От всего этого пестрого разнообразия осталась в наших местах одна только булочная. «Наша» булочная расположена на углу Смоленской площади и Рещикова переулка. Она всегда была центром для окрестных обитателей. Но когда, перестав быть одним из них, я вижу ее, чаще всего из окна троллейбуса или автомобиля, проезжая по кольцу мимо, у меня в памяти рождаются самые разные картины моего и нашего общего прошлого.
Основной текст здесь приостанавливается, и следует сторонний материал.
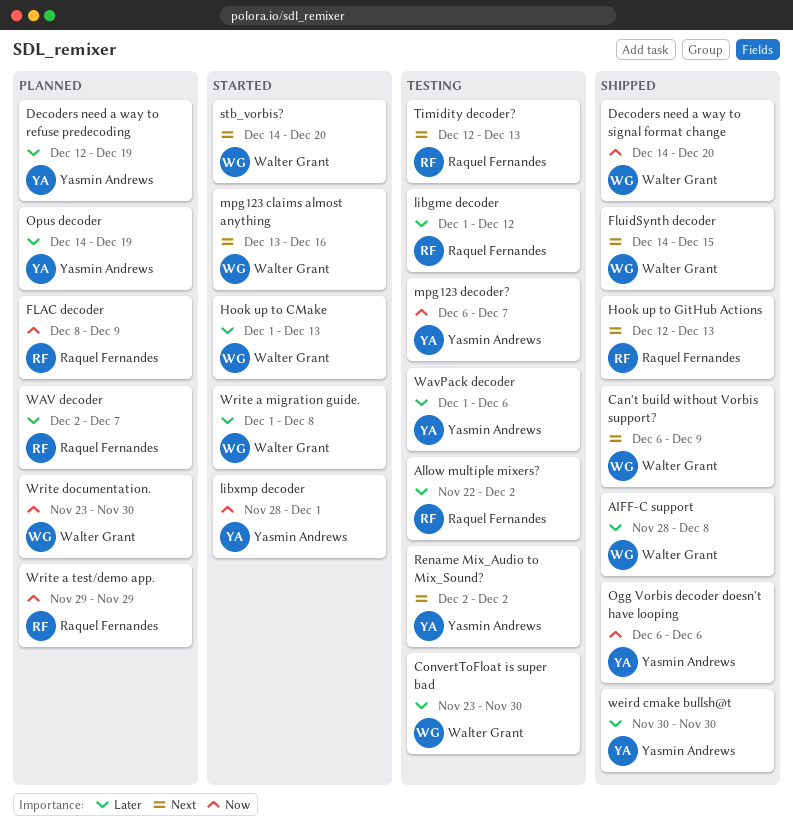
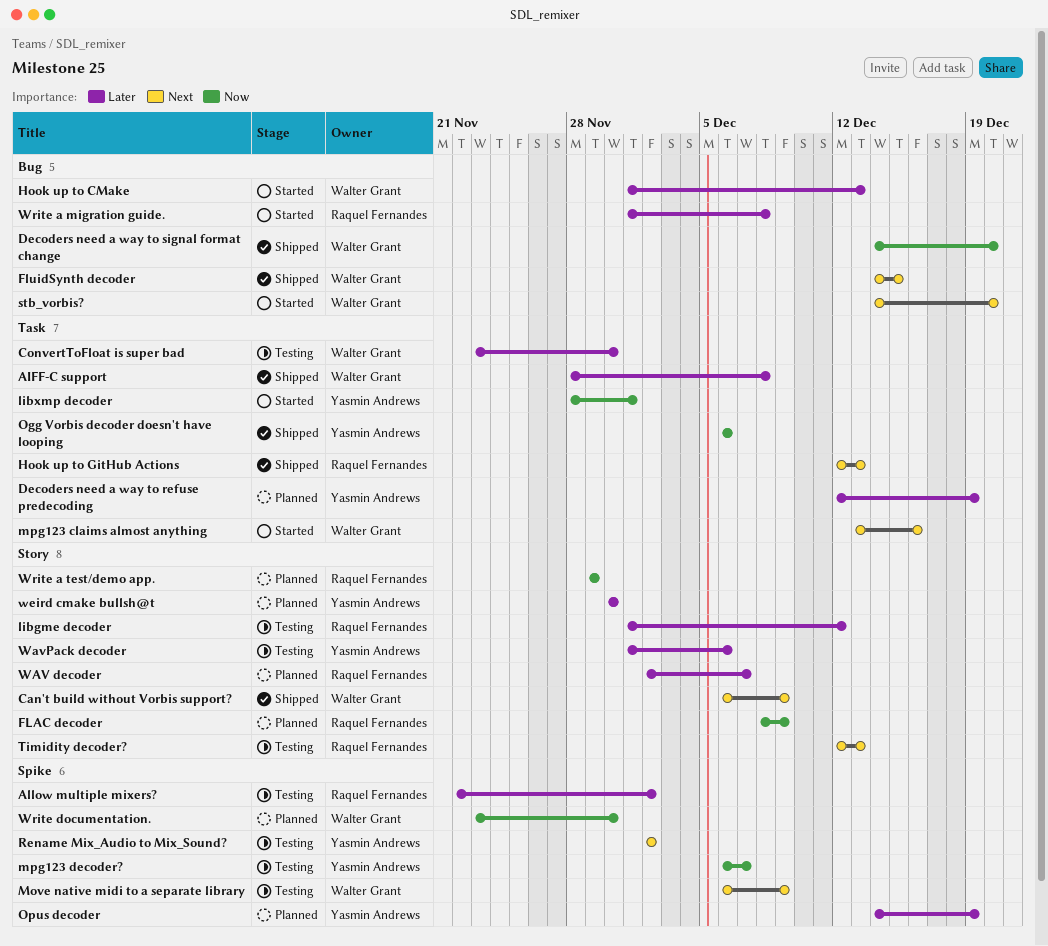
Move native midi to a separate library: none -> present
weird cmake bullsh@t, status: Shipped -> Planned
Write a migration guide., owner: Walter Grant -> Raquel Fernandes

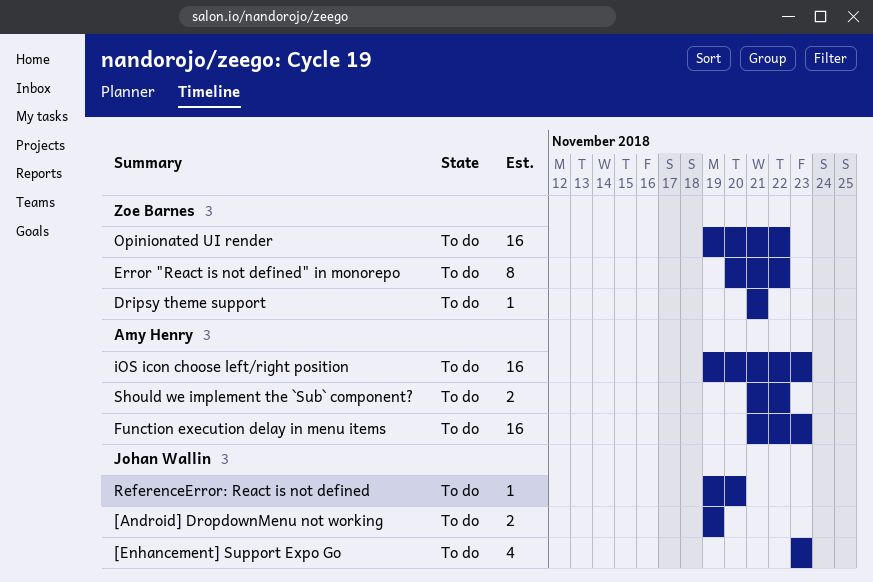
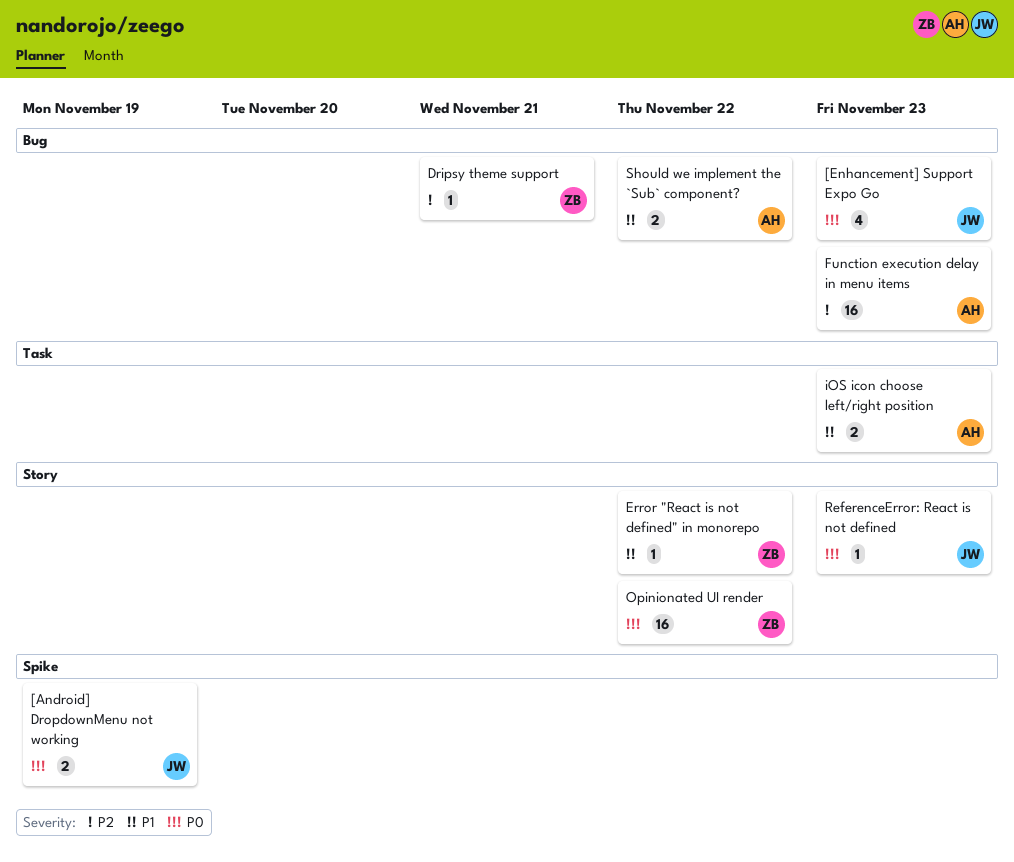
Error "React is not defined" in monorepo, estimate: 8 -> 1
iOS icon choose left/right position, estimate: 16 -> 2
ReferenceError: React is not defined, due: Nov 20 -> Nov 23

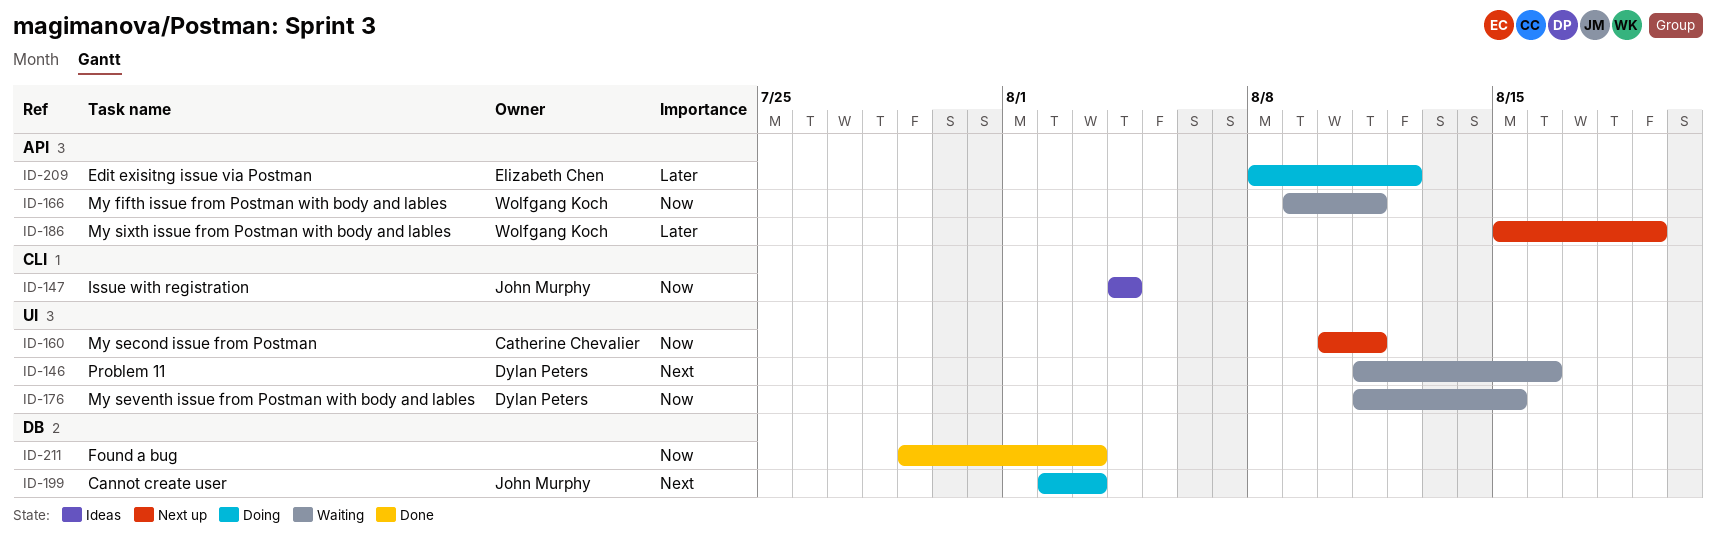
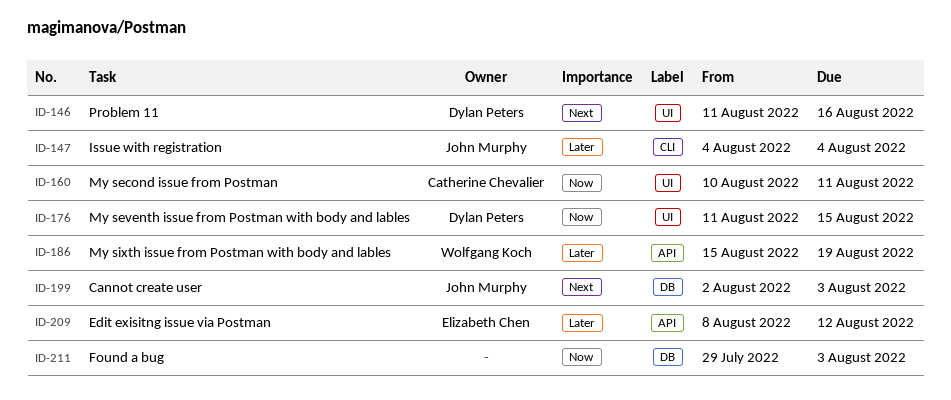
ID-147, priority: Now -> Later
ID-166: present -> none

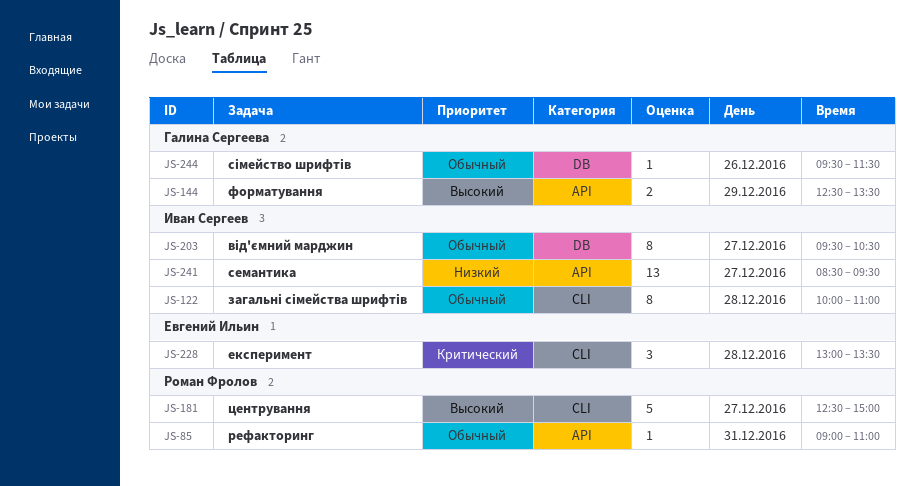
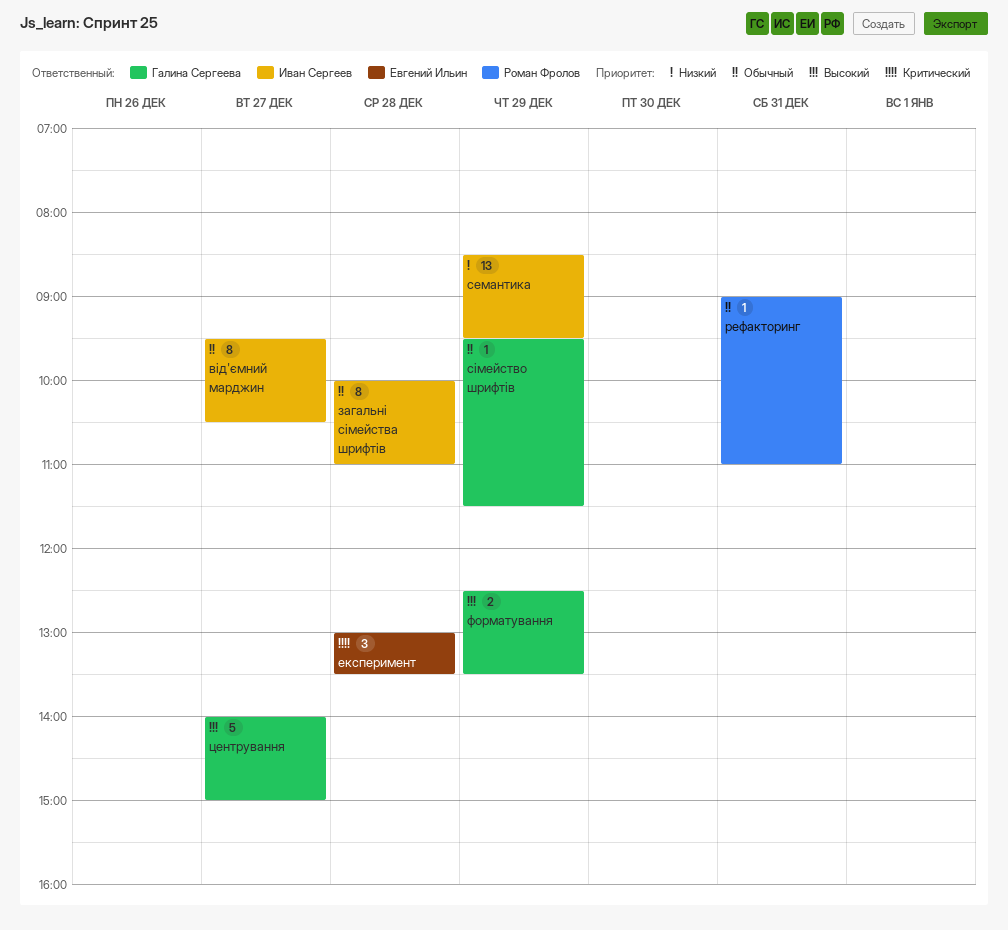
семантика, day: Dec 27 -> Dec 29
сімейство шрифтів, day: Dec 26 -> Dec 29
центрування, owner: Роман Фролов -> Галина Сергеева
центрування, begins: 12:30 -> 14:00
Никогда мне не забыть места перед булочной, каким оно было 16 октября 1941 года. Я заняла очередь в булочную с утра, а хлеба все не привозили и не привозили. Я стойко охраняла занятую позицию до самого вечера, а хлеба так и не привезли. Сменить меня было некому: мама с моими братьями — родным и двоюродным — отправились на окраину Москвы, к метро «Аэропорт», где в маленьком деревянном домике жила наша тетка с маленькими детьми. Немцы стремительно приближались с северо-запада, и опустевшие окраины города уже начинали грабить, да и бомбоубежищ хороших там не было. Метро в тот день не открыли — единственный раз за всю его историю. На метро перевозили отступавшую пехоту — так говорили в очереди. И наши путешественники с вещами и детьми целый день шли с Ленинградского проспекта на Арбат пешком. Мне было очень холодно стоять перед нашей булочной в тот морозный бесснежный серый день. Но скучно не было. Садовое кольцо превратилось в панораму исторической катастрофы: мчались фронтовые грузовики, хлопая по ветру брезентом; от Бородинского моста к Кудринской площади медленно брели усталые стада коров и овец, за ними мерно шагали пожилые мужики, опираясь на длинные палки, которыми они изредка подгоняли скотину; в промежутках между грузовиками и стадами тянулись нагруженные ручные тележки, толкаемые уходящими пешком из Москвы испуганными ее жителями. Мы не собирались уходить, это было решено твердо. Мы с отцом и братом только три недели назад чудом ворвались обратно в Москву, преодолевая встречное общее течение народа на восток. И я стояла перед мамой на коленях, умоляя ее никуда больше из Москвы не ехать: «Мы пропадем, пропадем. У нас же ничего нет. Нам нечего будет продать или обменять». Перед моими глазами пугающим предупреждением все еще стояли картины российских вокзалов, забитых беженцами, «эвакуированными», как тогда говорили.
Вход в «нашу булочную» — со Смоленской площади, а лаз из ее пекарни, откуда выгружали хлеб, выходит в Рещиков переулок. И нигде на свете не было такого манящего хлебного запаха, как на этом углу. Он и всегда-то возбуждал аппетит, а в дни войны стал мучителен. Тем более, что на наших глазах хлеб из пекарни увозили в райкомовскую столовую (так нас оповещали грузчики), а в нашу булочную привозили заводской — почти без запаха, тяжелый, «невыгодный». В нашей булочной я упала в обморок — первый и последний раз в жизни. Протянула сколотые скрепкой карточки продавщице и вдруг заскользила по стенке прилавка вниз, на грязный пол, с ужасавшей и во мраке наступающего затмения мыслью: карточки! Наверно, этот страх и привел меня тут же в чувство. Соседи из очереди помогли мне подняться, а продавщица с сочувствием протянула карточки и буханку хлеба с крошечным довеском — свидетельством ее честности и моего благополучия.